I will not insist here on the software development and the interesting but delicate software engineering considerations that I had to handle during my internship.

What I will present here is an informal introduction to the subject of my master thesis, MLF. It is only intended to convey a good intuition of MLF and various related formal type systems — eMLF, gMLF, xMLF — and its relation to the well-known systems ML and System F.

ML, System F and MLF

ML as a type system

We’re interested in ML as a type system, so we will keep the term-level complexity of the language minimal:

e ::=                       ML expressions
    | x, y, z               variables
    | λ(x) e                λ-abstraction
    | e₁ e₂                 application
    | let x = e₁ in e₂      local definition

ML makes a distinction between two levels of types: monomorphic and polymorphic types — usually named type schemes:

τ ::=                    ML monotypes
    | α, β, γ            type variables
    | τ → τ              function types
σ ::=                    ML polytypes                  
    | τ                  monorphic type
    | ∀(α) σ             type quantification

For a formal description of the ML type system, typing judgments and derivations, see Milner 78. Informally, the crucial part of the type system is let-polymorphism:

In other words, let-definition are the only place in a ML program where polymorphism is introduced, by generalizing the monorphic type of the bound term. Of the two following expressions, only the second typechecks, because (fun x -> x) carries a monorphic type of the form α→α, wich is distinct from the generalized type scheme ∀(α)α→α and cannot be used with different values of α.

 (fun id -> (id 1, id true)) (fun x -> x)
 let id = (fun x -> x) in (id 1, id true)

In particular, the typing rule for application is monomorphic: when typing applications, both the left and right side are assigned monorphic types.

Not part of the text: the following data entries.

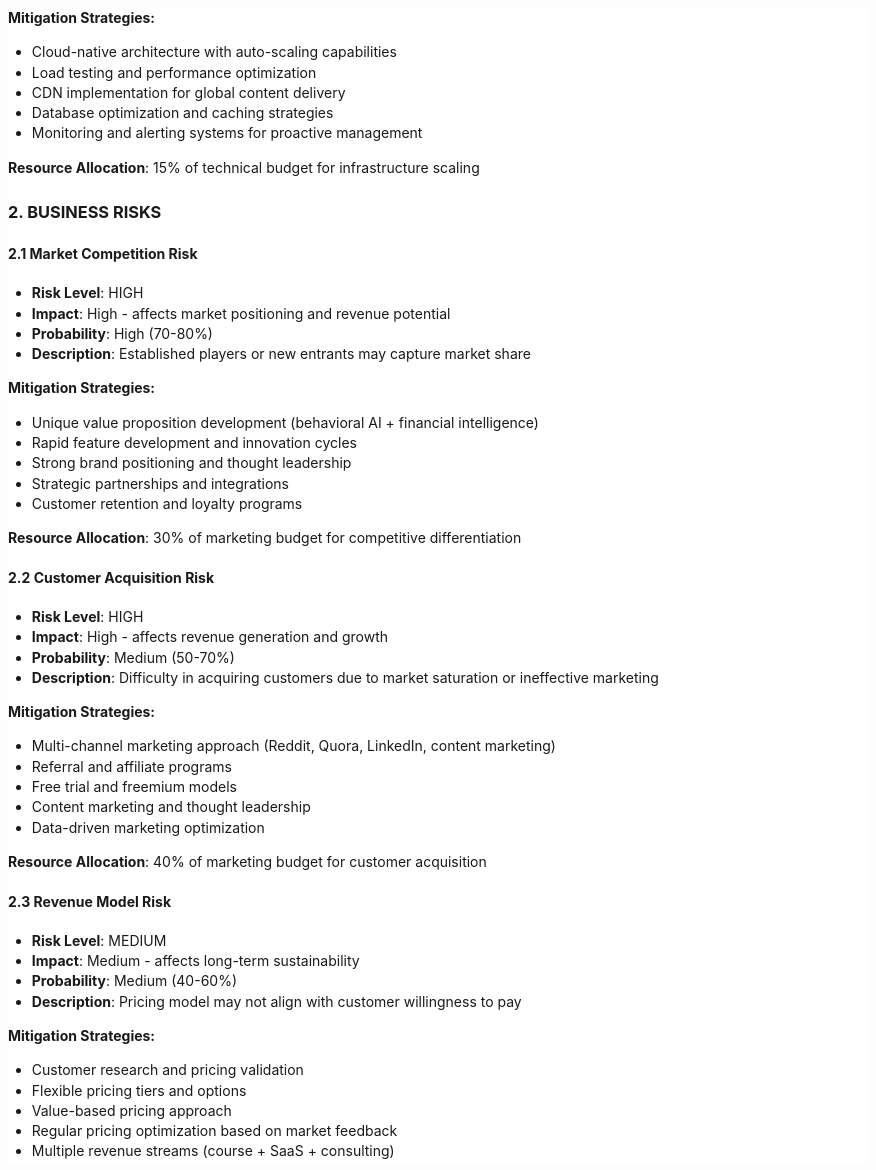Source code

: **Mitigation Strategies:**
- Cloud-native architecture with auto-scaling capabilities
- Load testing and performance optimization
- CDN implementation for global content delivery
- Database optimization and caching strategies
- Monitoring and alerting systems for proactive management

**Resource Allocation**: 15% of technical budget for infrastructure scaling

### **2. BUSINESS RISKS**

#### **2.1 Market Competition Risk**
- **Risk Level**: HIGH
- **Impact**: High - affects market positioning and revenue potential
- **Probability**: High (70-80%)
- **Description**: Established players or new entrants may capture market share

**Mitigation Strategies:**
- Unique value proposition development (behavioral AI + financial intelligence)
- Rapid feature development and innovation cycles
- Strong brand positioning and thought leadership
- Strategic partnerships and integrations
- Customer retention and loyalty programs

**Resource Allocation**: 30% of marketing budget for competitive differentiation

#### **2.2 Customer Acquisition Risk**
- **Risk Level**: HIGH
- **Impact**: High - affects revenue generation and growth
- **Probability**: Medium (50-70%)
- **Description**: Difficulty in acquiring customers due to market saturation or ineffective marketing

**Mitigation Strategies:**
- Multi-channel marketing approach (Reddit, Quora, LinkedIn, content marketing)
- Referral and affiliate programs
- Free trial and freemium models
- Content marketing and thought leadership
- Data-driven marketing optimization

**Resource Allocation**: 40% of marketing budget for customer acquisition

#### **2.3 Revenue Model Risk**
- **Risk Level**: MEDIUM
- **Impact**: Medium - affects long-term sustainability
- **Probability**: Medium (40-60%)
- **Description**: Pricing model may not align with customer willingness to pay

**Mitigation Strategies:**
- Customer research and pricing validation
- Flexible pricing tiers and options
- Value-based pricing approach
- Regular pricing optimization based on market feedback
- Multiple revenue streams (course + SaaS + consulting)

When using a let-bound variable in such a position — such as id in id 1 of the above example — we implicitly choose a monomorphic instance of its polymorphic type, by replacing each ∀-quantified type variable with a monomorphic type — here the constant type int.

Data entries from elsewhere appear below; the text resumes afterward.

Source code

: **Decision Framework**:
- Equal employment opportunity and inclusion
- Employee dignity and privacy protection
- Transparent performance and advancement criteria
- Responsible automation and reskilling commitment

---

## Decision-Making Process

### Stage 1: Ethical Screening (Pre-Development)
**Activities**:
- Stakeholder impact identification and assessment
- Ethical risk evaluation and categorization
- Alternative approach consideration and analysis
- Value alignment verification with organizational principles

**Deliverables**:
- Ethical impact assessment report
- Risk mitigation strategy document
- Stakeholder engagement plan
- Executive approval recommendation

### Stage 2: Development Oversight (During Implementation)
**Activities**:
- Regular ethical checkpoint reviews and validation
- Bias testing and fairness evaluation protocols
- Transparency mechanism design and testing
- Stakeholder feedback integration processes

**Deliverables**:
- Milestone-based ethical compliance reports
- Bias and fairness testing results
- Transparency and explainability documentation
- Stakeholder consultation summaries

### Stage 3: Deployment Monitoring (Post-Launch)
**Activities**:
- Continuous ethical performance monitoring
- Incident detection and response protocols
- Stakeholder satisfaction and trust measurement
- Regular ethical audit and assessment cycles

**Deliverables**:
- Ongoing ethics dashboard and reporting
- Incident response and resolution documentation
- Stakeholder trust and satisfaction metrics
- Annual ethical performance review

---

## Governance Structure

More generally, there is an instance relation between polymorphic types: σ₁ is an instance of σ₂ if we can transform σ₁ into σ₂ by replacing some of its quantified variable by monomorphic types, possibly introducing new free type variables, and finally quantifying over those free variables. For exemple, ∀(β) (int→β) → (int→β) is an instance of ∀(α) α→α.

ML is a very succesful type system, used in practical languages, due to the possibility of principal type inference. There are inference algorithms for ML, based on first-order unification, which have the two desirable properties:

In other words, it is possible to infer, for each typable term, a most general polymorphic type.

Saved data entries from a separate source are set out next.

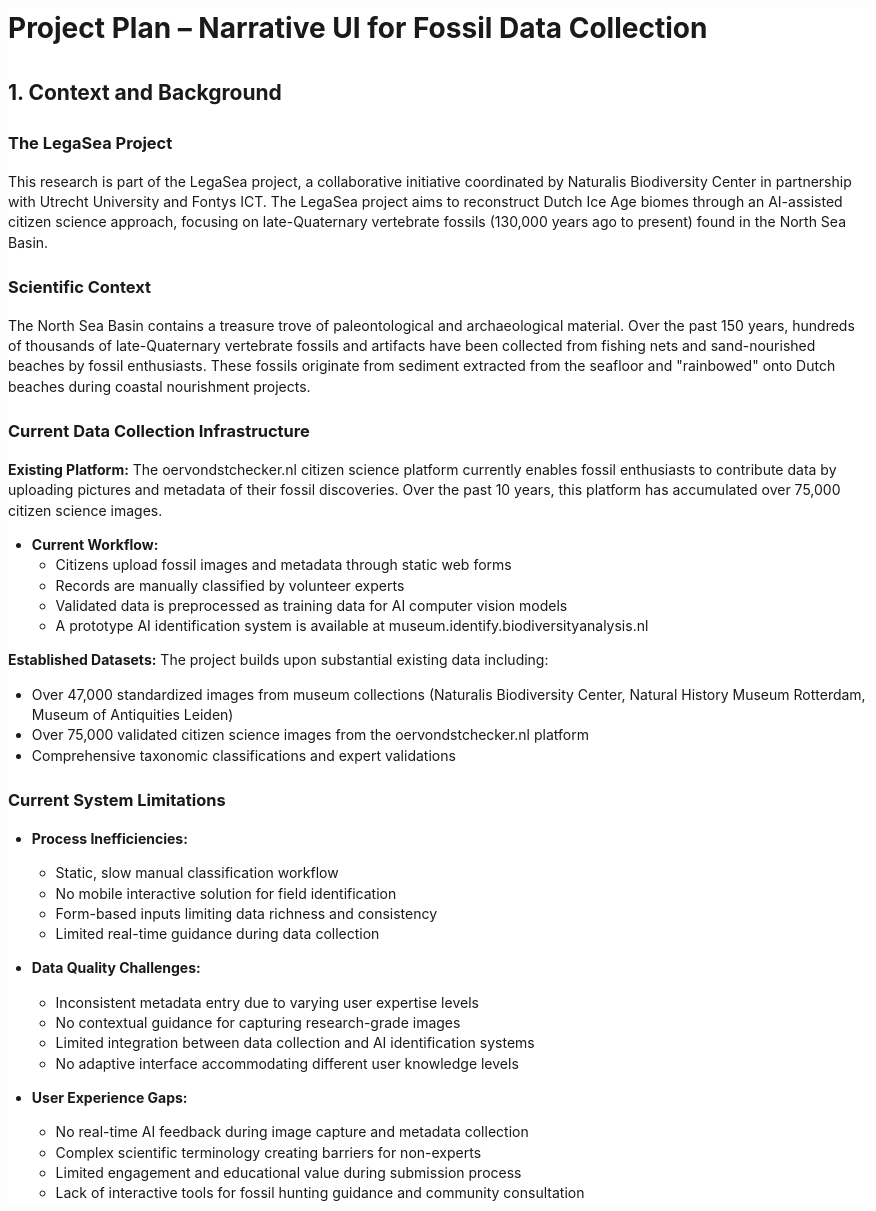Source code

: # Project Plan – Narrative UI for Fossil Data Collection

## 1. Context and Background

### The LegaSea Project
This research is part of the LegaSea project, a collaborative initiative coordinated by Naturalis Biodiversity Center in partnership with Utrecht University and Fontys ICT. The LegaSea project aims to reconstruct Dutch Ice Age biomes through an AI-assisted citizen science approach, focusing on late-Quaternary vertebrate fossils (130,000 years ago to present) found in the North Sea Basin.

### Scientific Context
The North Sea Basin contains a treasure trove of paleontological and archaeological material. Over the past 150 years, hundreds of thousands of late-Quaternary vertebrate fossils and artifacts have been collected from fishing nets and sand-nourished beaches by fossil enthusiasts. These fossils originate from sediment extracted from the seafloor and "rainbowed" onto Dutch beaches during coastal nourishment projects.

### Current Data Collection Infrastructure
**Existing Platform:** The oervondstchecker.nl citizen science platform currently enables fossil enthusiasts to contribute data by uploading pictures and metadata of their fossil discoveries. Over the past 10 years, this platform has accumulated over 75,000 citizen science images.

- **Current Workflow:**
  - Citizens upload fossil images and metadata through static web forms
  - Records are manually classified by volunteer experts
  - Validated data is preprocessed as training data for AI computer vision models
  - A prototype AI identification system is available at museum.identify.biodiversityanalysis.nl

**Established Datasets:** The project builds upon substantial existing data including:
- Over 47,000 standardized images from museum collections (Naturalis Biodiversity Center, Natural History Museum Rotterdam, Museum of Antiquities Leiden)
- Over 75,000 validated citizen science images from the oervondstchecker.nl platform
- Comprehensive taxonomic classifications and expert validations

### Current System Limitations
- **Process Inefficiencies:**
  - Static, slow manual classification workflow
  - No mobile interactive solution for field identification
  - Form-based inputs limiting data richness and consistency
  - Limited real-time guidance during data collection

- **Data Quality Challenges:**
  - Inconsistent metadata entry due to varying user expertise levels
  - No contextual guidance for capturing research-grade images
  - Limited integration between data collection and AI identification systems
  - No adaptive interface accommodating different user knowledge levels

- **User Experience Gaps:**
  - No real-time AI feedback during image capture and metadata collection
  - Complex scientific terminology creating barriers for non-experts
  - Limited engagement and educational value during submission process
  - Lack of interactive tools for fossil hunting guidance and community consultation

Note that the term language of ML does not contain any syntactic construct related to typability and polymorphism: type annotations, etc. ML features implicit polymorphism.

Limitations of ML restricted polymorphism

After using the ML type systems for decades, programmers have become quite accustomed to its limitations. For example, the following term is not typable in ML:

λ(f) (f 0, f true)

(For that example, we have enriched our language with built-in constants and types, and tuples.)

This is not typable because f cannot be a monorphic function, as it takes input of different types, integers and booleans. f could be the identity function, of type ∀(α) α→α, but that would require assigning a polymorphic type to a λ-parameter, which is not possible in ML. However, the following definition is correct:

let f = λ(x) x in (f 0, f true)

This artificial example is in fact representative a deep problem of software engineering in languages using the ML type system. If a programmer encounters a program expression e making heavy use of the variable f, he cannot necessarily abstract over it: (λ(f) e) f. If f is used polymorphically in e, this abstraction would break typability: we are not necessarily able to factor out parts of the program.